Assigned task -> Transcribe the data verbatim and drop its images.

•••••

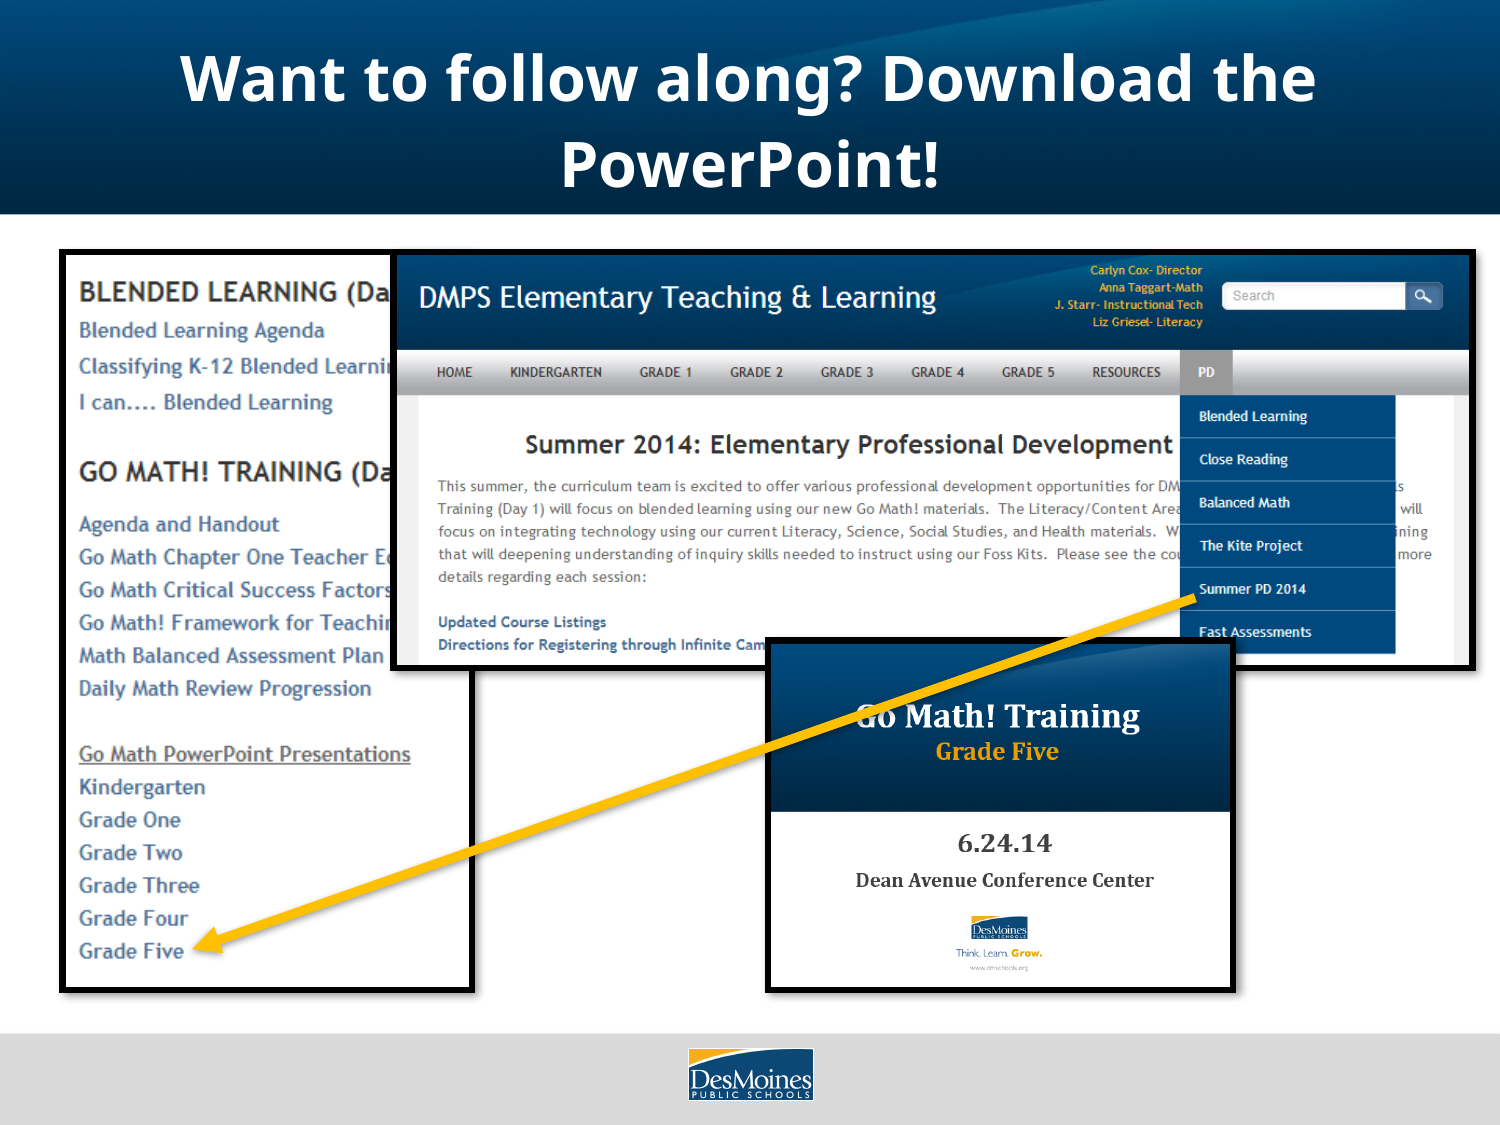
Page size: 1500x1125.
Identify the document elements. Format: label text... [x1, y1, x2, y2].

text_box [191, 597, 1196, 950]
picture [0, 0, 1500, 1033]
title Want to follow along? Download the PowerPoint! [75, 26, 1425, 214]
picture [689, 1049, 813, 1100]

•••••

Written solution ->
Page size: 1500x1125.
Identify the document elements. Format: label text... [x1, y1, x2, y2].

text_box [191, 597, 1196, 950]
picture [0, 0, 1500, 1033]
title Want to follow along? Download the PowerPoint! [75, 26, 1425, 214]
picture [689, 1049, 813, 1100]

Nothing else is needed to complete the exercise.